Why does the L.D F3,0(R1) instruction use the A1 function unit and not the A2 functional unit? No reason. Both of them were available when the instruction was issued, so the issue logic could have chosen either one, and so can you. However, it's a good idea to choose the lowest numbered functional unit that is available since that is probably what your instructor is going to do and it makes it easier to grade :-)
Why isn't the MEM field filled out for the S.D instruction? On page 121 of your book, see a similar table.
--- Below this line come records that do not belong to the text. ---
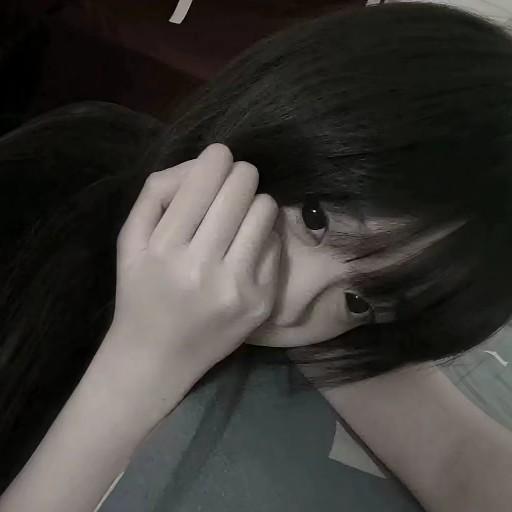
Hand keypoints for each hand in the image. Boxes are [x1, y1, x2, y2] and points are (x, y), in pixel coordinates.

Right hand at [104, 143, 281, 407]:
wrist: (158, 358)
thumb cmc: (140, 294)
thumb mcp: (130, 240)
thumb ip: (157, 193)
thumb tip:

MEM is an abbreviation for "Read access at clock number." We don't really need to worry about writes to memory, just reads because we need to make sure they happen in order with respect to one another.

You may not work together on this assignment with other classmates or receive assistance from any person other than your professor. Use only your book and resources provided by your instructor as a resource for assistance. Do not use solutions you find on the Internet or from any other source.

Your assignment should be nicely typed or word-processed. Turn in this assignment at the beginning of class on November 21, 2011. You must turn in the assignment on paper at the beginning of class.

Late assignments will not be accepted.